Radar satellite operator Iceye raised $87 million in a Series C spherical introduced Sept. 22, boosting the Finnish startup’s overall funding tally to $152 million.

“We’re grateful to have closed a great round,” Mark Matossian, Iceye US CEO, told SpaceNews. “Now, we can stand on the accelerator.”

With the Series C spherical completed, Iceye is getting ready to release 4 small artificial aperture radar (SAR) satellites in 2020 and “at least eight” in 2021, Matossian said.

In addition, Iceye US has started searching out a U.S. production site. In February, Iceye opened a U.S. office in the San Francisco Bay Area led through Matossian, who controlled a series of aerospace applications at Google which includes the Earth-imaging venture Terra Bella.

Iceye presently operates a constellation of 3 100-kilogram SAR satellites manufactured in Europe. The agency based in 2014 additionally manages a dedicated mission for an unnamed customer.

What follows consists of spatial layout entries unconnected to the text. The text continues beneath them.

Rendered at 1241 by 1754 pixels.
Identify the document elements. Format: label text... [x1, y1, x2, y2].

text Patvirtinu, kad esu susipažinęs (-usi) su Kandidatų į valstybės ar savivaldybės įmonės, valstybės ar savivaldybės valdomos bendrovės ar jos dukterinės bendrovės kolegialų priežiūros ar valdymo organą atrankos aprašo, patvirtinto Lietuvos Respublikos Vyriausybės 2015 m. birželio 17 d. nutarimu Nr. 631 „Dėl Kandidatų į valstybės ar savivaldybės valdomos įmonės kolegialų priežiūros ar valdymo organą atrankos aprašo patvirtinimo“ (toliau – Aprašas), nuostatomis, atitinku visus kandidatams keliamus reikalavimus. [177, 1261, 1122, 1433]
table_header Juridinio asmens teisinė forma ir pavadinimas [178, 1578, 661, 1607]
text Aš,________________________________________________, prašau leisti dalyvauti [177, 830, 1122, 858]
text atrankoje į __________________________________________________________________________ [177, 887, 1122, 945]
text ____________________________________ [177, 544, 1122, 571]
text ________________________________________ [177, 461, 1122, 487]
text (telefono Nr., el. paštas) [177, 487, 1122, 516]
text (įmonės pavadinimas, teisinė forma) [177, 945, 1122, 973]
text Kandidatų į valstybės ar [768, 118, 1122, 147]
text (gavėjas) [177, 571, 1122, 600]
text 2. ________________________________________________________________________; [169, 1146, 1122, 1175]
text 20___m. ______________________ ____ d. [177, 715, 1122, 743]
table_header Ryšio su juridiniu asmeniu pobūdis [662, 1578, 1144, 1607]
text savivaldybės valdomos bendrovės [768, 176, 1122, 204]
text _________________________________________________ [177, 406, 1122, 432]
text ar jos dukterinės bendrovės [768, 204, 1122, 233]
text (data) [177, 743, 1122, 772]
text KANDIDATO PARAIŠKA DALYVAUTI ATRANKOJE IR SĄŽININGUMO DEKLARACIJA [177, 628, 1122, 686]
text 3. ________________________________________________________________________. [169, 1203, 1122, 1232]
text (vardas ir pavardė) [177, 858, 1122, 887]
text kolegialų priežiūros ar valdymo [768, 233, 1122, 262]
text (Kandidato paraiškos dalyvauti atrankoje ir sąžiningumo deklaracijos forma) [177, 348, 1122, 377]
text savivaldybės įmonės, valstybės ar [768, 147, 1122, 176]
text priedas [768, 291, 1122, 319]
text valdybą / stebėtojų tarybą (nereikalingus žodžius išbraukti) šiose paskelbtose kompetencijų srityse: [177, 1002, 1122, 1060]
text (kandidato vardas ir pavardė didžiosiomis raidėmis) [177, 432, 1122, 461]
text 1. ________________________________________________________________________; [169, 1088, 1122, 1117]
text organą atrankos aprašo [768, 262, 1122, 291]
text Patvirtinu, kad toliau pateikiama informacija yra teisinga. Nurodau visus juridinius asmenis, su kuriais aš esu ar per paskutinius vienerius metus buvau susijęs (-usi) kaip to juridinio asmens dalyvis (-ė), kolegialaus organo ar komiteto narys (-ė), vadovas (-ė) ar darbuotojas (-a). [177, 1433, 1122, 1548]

“This round of investment ensures our SAR satellite constellation will reach a size of at least 12 satellites in 2021, guaranteeing four times a day revisit rate globally,” Rafal Modrzewski, Iceye CEO and co-founder, said in a statement.

“Iceye is growing tremendously and we love their end-to-end approach,” Adam Niewiński, OTB Ventures co-founder and managing partner, told SpaceNews. “They are building the core bus and developing the software and the infrastructure to manage the satellites.”

Iceye “gets thousands of CVs,” Niewiński said. “People prefer to join Iceye rather than traditional government institutions, which used to be the major innovation hubs for space technology.”

While pronouncing its Iceye funding, OTB Ventures additionally unveiled the OTB Space Program I, a brand new fund to again European space technology companies. OTB Space Program I is supported through the European Investment Fund and the European Commission via the European Union Finance for Innovators program referred to as InnovFin.

Prior to the statement OTB Ventures backed Iceye and SpaceKnow, a New York organization that focuses on using artificial intelligence to draw insights from Earth-commentary imagery.

OTB Ventures is organising a brand new space fund because “on the one hand, space technology is a place we apprehend and on the other hand we see amazing momentum for the space industry,” Niewiński said. “We see the industry shifting from a phase of experimentation to earning profits in a real commercialization phase.”